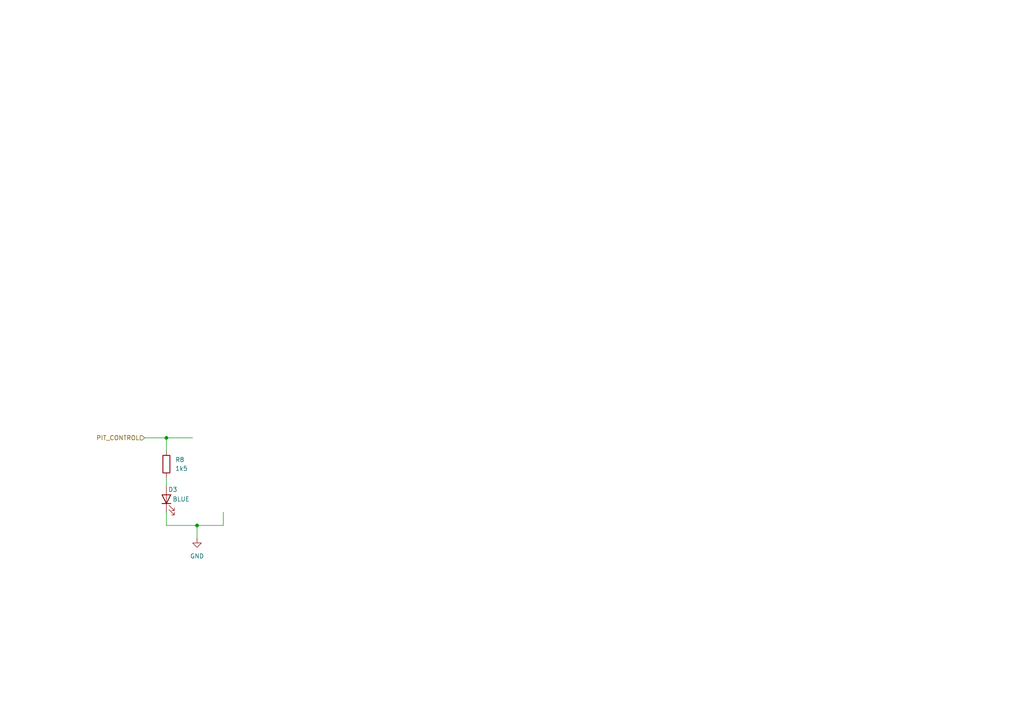
<source format=kicad_sch>
(kicad_sch
	(version 20231120)
	(generator "eeschema")
	(generator_version "8.0")
	(uuid "9c04008c-f315-4269-bdd5-0e438db8ac26")
	(paper "A4")
	
	(junction
		(at 48.26 127)
		(diameter 0)
		(color 0 0 0 0)
		(uuid "12cf9b59-1238-4042-9f29-c0f9476c72c6")
	)
	(junction
		(at 57.15 152.4)
		(diameter 0)
		(color 0 0 0 0)
		(uuid "2e9eb97b-1c45-444e-ac48-0ea3f86fded1")
	)
	(wire
		(pts
			(xy 41.91 127) (xy 48.26 127)
		)
		(stroke
			(width 0)
			(type default)
		)
		(uuid "0ef3880f-1f26-431c-955e-11e52ebec4df")
	)
	(wire
		(pts
			(xy 48.26 138.43) (xy 48.26 140.97)
		)
		(stroke
			(width 0)
			(type default)
		)
		(uuid "12576892-34df-4297-804c-69a8554c8028")
	)
	(wire
		(pts
			(xy 48.26 148.59) (xy 48.26 152.4)
		)
		(stroke
			(width 0)
			(type default)
		)
		(uuid "29ad493b-91b8-49ac-ae9a-00486dfb582d")
	)
	(wire
		(pts
			(xy 64.77 148.59) (xy 64.77 152.4)
		)
		(stroke
			(width 0)
			(type default)
		)
		(uuid "4d518807-def8-4dd5-9909-d451de444a29")
	)
	(wire
		(pts
			(xy 48.26 127) (xy 55.88 127)
		)
		(stroke
			(width 0)
			(type default)
		)
		(uuid "54614ad5-382e-47d0-b2cc-51591e104777")
	)
	(wire
		(pts
			(xy 48.26 152.4) (xy 57.15 152.4)
		)
		(stroke
			(width 0)
			(type default)
		)
		(uuid "599f5239-254c-4fce-940d-ea316a7b1868")
	)
	(wire
		(pts
			(xy 57.15 152.4) (xy 64.77 152.4)
		)
		(stroke
			(width 0)
			(type default)
		)
		(uuid "8e662bac-a353-4e11-a023-3938bb0c2f93")
	)
	(wire
		(pts
			(xy 48.26 127) (xy 48.26 130.81)
		)
		(stroke
			(width 0)
			(type default)
		)
		(uuid "b7f13261-1834-40b7-8ed0-fd91569f994e")
	)
	(wire
		(pts
			(xy 57.15 152.4) (xy 57.15 156.21)
		)
		(stroke
			(width 0)
			(type default)
		)
		(uuid "d69d4183-33a6-4bdd-a30e-c5fc3d217968")
	)
	(hierarchical_label "PIT_CONTROL"
		(shape input)
		(at 41.91 127 180)
		(fields_autoplaced yes)
		(effects
			(font
				(size 1.27 1.27)
			)
			(justify right)
		)
		(uuid "89acde50-48d5-42ca-adb1-18a2271a197e")
	)
	(symbol
		(lib_id "power:GND")
		(at 57.15 156.21 0)
		(unit 1)
		(exclude_from_sim no)
		(in_bom yes)
		(on_board yes)
		(dnp no)
		(fields_autoplaced yes)
		(uuid "94928c75-3f8d-4b83-9dd7-c0ae80bd922b")
		(property "Reference" "#PWR012"
			(at 57.15 162.56 0)
			(effects
				(font
					(size 1.27 1.27)
				)
				(hide yes)
			)
		)
		(property "Value" "GND"
			(at 57.15 161.29 0)
			(effects
				(font
					(size 1.27 1.27)
				)
			)
		)
		(property "Footprint" ""
			(at 57.15 156.21 0)
			(effects
				(font
					(size 1.27 1.27)
				)
				(hide yes)
			)
		)
		(property "Datasheet" ""
			(at 57.15 156.21 0)
			(effects
				(font
					(size 1.27 1.27)
				)
				(hide yes)
			)
		)
		(property "Description" "Power symbol creates a global label with name \"GND\" , ground"
			(at 57.15 156.21 0)
			(effects
				(font
					(size 1.27 1.27)
				)
				(hide yes)
			)
		)
		(pin "1"
			(uuid "0d3985ad-fef7-48a9-a9f9-335c69eff8d3")
		)
		(instances
			(project "Flight_Controller"
				(path "/ff796201-095d-48e5-a4a7-7449851fd68a/3110442e-1f34-4be2-a420-b6655f3c1505"
					(reference "#PWR012")
					(unit 1)
				)
			)
		)
	)
	(symbol
		(lib_id "Device:R")
		(at 48.26 134.62 0)
		(unit 1)
		(exclude_from_sim no)
		(in_bom yes)
		(on_board yes)
		(dnp no)
		(fields_autoplaced yes)
		(uuid "b0b97dbc-6056-4975-87d9-d6034c0f8986")
		(property "Reference" "R8"
			(at 50.8 133.3499 0)
			(effects
				(font
					(size 1.27 1.27)
				)
				(justify left)
			)
		)
		(property "Value" "1k5"
			(at 50.8 135.8899 0)
			(effects
				(font
					(size 1.27 1.27)
				)
				(justify left)
			)
		)
		(property "Footprint" ""
			(at 46.482 134.62 90)
			(effects
				(font
					(size 1.27 1.27)
				)
				(hide yes)
			)
		)
		(property "Datasheet" "~"
			(at 48.26 134.62 0)
			(effects
				(font
					(size 1.27 1.27)
				)
				(hide yes)
			)
		)
		(property "Description" "Resistor"
			(at 48.26 134.62 0)
			(effects
				(font
					(size 1.27 1.27)
				)
				(hide yes)
			)
		)
		(pin "2"
			(uuid "651e54eb-2833-4251-82fe-3fb54817527b")
		)
		(pin "1"
			(uuid "1fba8526-8640-48df-8009-27af1963346b")
		)
		(instances
			(project "Flight_Controller"
				(path "/ff796201-095d-48e5-a4a7-7449851fd68a/3110442e-1f34-4be2-a420-b6655f3c1505"
					(reference "R8")
					(unit 1)
				)
			)
		)
	)
	(symbol
		(lib_id "Device:LED")
		(at 48.26 144.78 90)
		(unit 1)
		(exclude_from_sim no)
		(in_bom yes)
		(on_board yes)
		(dnp no)
		(uuid "f12ee96c-aff2-495c-bd98-121d7f120ea2")
		(property "Reference" "D3"
			(at 48.768 141.986 90)
			(effects
				(font
					(size 1.27 1.27)
				)
				(justify right)
			)
		)
		(property "Value" "BLUE"
			(at 50.038 144.78 90)
			(effects
				(font
					(size 1.27 1.27)
				)
				(justify right)
			)
		)
		(property "Footprint" ""
			(at 48.26 144.78 0)
			(effects
				(font
					(size 1.27 1.27)
				)
				(hide yes)
			)
		)
		(property "Datasheet" "~"
			(at 48.26 144.78 0)
			(effects
				(font
					(size 1.27 1.27)
				)
				(hide yes)
			)
		)
		(property "Description" "Light emitting diode"
			(at 48.26 144.78 0)
			(effects
				(font
					(size 1.27 1.27)
				)
				(hide yes)
			)
		)
		(pin "2"
			(uuid "92e4fe11-3df6-45c7-8fcd-407a005cfaa7")
		)
		(pin "1"
			(uuid "5bc88ead-75ed-444c-948e-47264ecd1551")
		)
		(instances
			(project "Flight_Controller"
				(path "/ff796201-095d-48e5-a4a7-7449851fd68a/3110442e-1f34-4be2-a420-b6655f3c1505"
					(reference "D3")
					(unit 1)
				)
			)
		)
	)
)
</source>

=== ACTIVITY ===
The entries above are to be copied exactly, with every picture left out.

=== YOUR SOLUTION ===
<source format=kicad_sch>
(kicad_sch
	(version 20231120)
	(generator "eeschema")
	(generator_version "8.0")
	(uuid "9c04008c-f315-4269-bdd5-0e438db8ac26")
	(paper "A4")
	
	(junction
		(at 48.26 127)
		(diameter 0)
		(color 0 0 0 0)
		(uuid "12cf9b59-1238-4042-9f29-c0f9476c72c6")
	)
	(junction
		(at 57.15 152.4)
		(diameter 0)
		(color 0 0 0 0)
		(uuid "2e9eb97b-1c45-444e-ac48-0ea3f86fded1")
	)
	(wire
		(pts
			(xy 41.91 127) (xy 48.26 127)
		)
		(stroke
			(width 0)
			(type default)
		)
		(uuid "0ef3880f-1f26-431c-955e-11e52ebec4df")
	)
	(wire
		(pts
			(xy 48.26 138.43) (xy 48.26 140.97)
		)
		(stroke
			(width 0)
			(type default)
		)
		(uuid "12576892-34df-4297-804c-69a8554c8028")
	)
	(wire
		(pts
			(xy 48.26 148.59) (xy 48.26 152.4)
		)
		(stroke
			(width 0)
			(type default)
		)
		(uuid "29ad493b-91b8-49ac-ae9a-00486dfb582d")
	)
	(wire
		(pts
			(xy 64.77 148.59) (xy 64.77 152.4)
		)
		(stroke
			(width 0)
			(type default)
		)
		(uuid "4d518807-def8-4dd5-9909-d451de444a29")
	)
	(wire
		(pts
			(xy 48.26 127) (xy 55.88 127)
		)
		(stroke
			(width 0)
			(type default)
		)
		(uuid "54614ad5-382e-47d0-b2cc-51591e104777")
	)
	(wire
		(pts
			(xy 48.26 152.4) (xy 57.15 152.4)
		)
		(stroke
			(width 0)
			(type default)
		)
		(uuid "599f5239-254c-4fce-940d-ea316a7b1868")
	)
	(wire
		(pts
			(xy 57.15 152.4) (xy 64.77 152.4)
		)
		(stroke
			(width 0)
			(type default)
		)
		(uuid "8e662bac-a353-4e11-a023-3938bb0c2f93")
	)
	(wire
		(pts
			(xy 48.26 127) (xy 48.26 130.81)
		)
		(stroke
			(width 0)
			(type default)
		)
		(uuid "b7f13261-1834-40b7-8ed0-fd91569f994e")
	)
	(wire
		(pts
			(xy 57.15 152.4) (xy 57.15 156.21)
		)
		(stroke
			(width 0)
			(type default)
		)
		(uuid "d69d4183-33a6-4bdd-a30e-c5fc3d217968")
	)
	(hierarchical_label "PIT_CONTROL"
		(shape input)
		(at 41.91 127 180)
		(fields_autoplaced yes)
		(effects
			(font
				(size 1.27 1.27)
			)
			(justify right)
		)
		(uuid "89acde50-48d5-42ca-adb1-18a2271a197e")
	)
	(symbol
		(lib_id "power:GND")
		(at 57.15 156.21 0)
		(unit 1)
		(exclude_from_sim no)
		(in_bom yes)
		(on_board yes)
		(dnp no)
		(fields_autoplaced yes)
		(uuid "94928c75-3f8d-4b83-9dd7-c0ae80bd922b")
		(property "Reference" "#PWR012"
			(at 57.15 162.56 0)
			(effects
				(font
					(size 1.27 1.27)
				)
				(hide yes)
			)
		)
		(property "Value" "GND"
			(at 57.15 161.29 0)
			(effects
				(font
					(size 1.27 1.27)
				)
			)
		)
		(property "Footprint" ""
			(at 57.15 156.21 0)
			(effects
				(font
					(size 1.27 1.27)
				)
				(hide yes)
			)
		)
		(property "Datasheet" ""
			(at 57.15 156.21 0)
			(effects
				(font
					(size 1.27 1.27)
				)
				(hide yes)
			)
		)
		(property "Description" "Power symbol creates a global label with name \"GND\" , ground"
			(at 57.15 156.21 0)
			(effects
				(font
					(size 1.27 1.27)
				)
				(hide yes)
			)
		)
		(pin "1"
			(uuid "0d3985ad-fef7-48a9-a9f9-335c69eff8d3")
		)
		(instances
			(project "Flight_Controller"
				(path "/ff796201-095d-48e5-a4a7-7449851fd68a/3110442e-1f34-4be2-a420-b6655f3c1505"
					(reference "#PWR012")
					(unit 1)
				)
			)
		)
	)
	(symbol
		(lib_id "Device:R")
		(at 48.26 134.62 0)
		(unit 1)
		(exclude_from_sim no)
		(in_bom yes)
		(on_board yes)
		(dnp no)
		(fields_autoplaced yes)
		(uuid "b0b97dbc-6056-4975-87d9-d6034c0f8986")
		(property "Reference" "R8"
			(at 50.8 133.3499 0)
			(effects
				(font
					(size 1.27 1.27)
				)
				(justify left)
			)
		)
		(property "Value" "1k5"
			(at 50.8 135.8899 0)
			(effects
				(font
					(size 1.27 1.27)
				)
				(justify left)
			)
		)
		(property "Footprint" ""
			(at 46.482 134.62 90)
			(effects
				(font
					(size 1.27 1.27)
				)
				(hide yes)
			)
		)
		(property "Datasheet" "~"
			(at 48.26 134.62 0)
			(effects
				(font
					(size 1.27 1.27)
				)
				(hide yes)
			)
		)
		(property "Description" "Resistor"
			(at 48.26 134.62 0)
			(effects
				(font
					(size 1.27 1.27)
				)
				(hide yes)
			)
		)
		(pin "2"
			(uuid "651e54eb-2833-4251-82fe-3fb54817527b")
		)
		(pin "1"
			(uuid "1fba8526-8640-48df-8009-27af1963346b")
		)
		(instances
			(project "Flight_Controller"
				(path "/ff796201-095d-48e5-a4a7-7449851fd68a/3110442e-1f34-4be2-a420-b6655f3c1505"
					(reference "R8")
					(unit 1)
				)
			)
		)
	)
	(symbol
		(lib_id "Device:LED")
		(at 48.26 144.78 90)
		(unit 1)
		(exclude_from_sim no)
		(in_bom yes)
		(on_board yes)
		(dnp no)
		(uuid "f12ee96c-aff2-495c-bd98-121d7f120ea2")
		(property "Reference" "D3"
			(at 48.768 141.986 90)
			(effects
				(font
					(size 1.27 1.27)
				)
				(justify right)
			)
		)
		(property "Value" "BLUE"
			(at 50.038 144.78 90)
			(effects
				(font
					(size 1.27 1.27)
				)
				(justify right)
			)
		)
		(property "Footprint" ""
			(at 48.26 144.78 0)
			(effects
				(font
					(size 1.27 1.27)
				)
				(hide yes)
			)
		)
		(property "Datasheet" "~"
			(at 48.26 144.78 0)
			(effects
				(font
					(size 1.27 1.27)
				)
				(hide yes)
			)
		)
		(property "Description" "Light emitting diode"
			(at 48.26 144.78 0)
			(effects
				(font
					(size 1.27 1.27)
				)
				(hide yes)
			)
		)
		(pin "2"
			(uuid "92e4fe11-3df6-45c7-8fcd-407a005cfaa7")
		)
		(pin "1"
			(uuid "5bc88ead-75ed-444c-948e-47264ecd1551")
		)
		(instances
			(project "Flight_Controller"
				(path "/ff796201-095d-48e5-a4a7-7449851fd68a/3110442e-1f34-4be2-a420-b6655f3c1505"
					(reference "D3")
					(unit 1)
				)
			)
		)
	)
)
</source>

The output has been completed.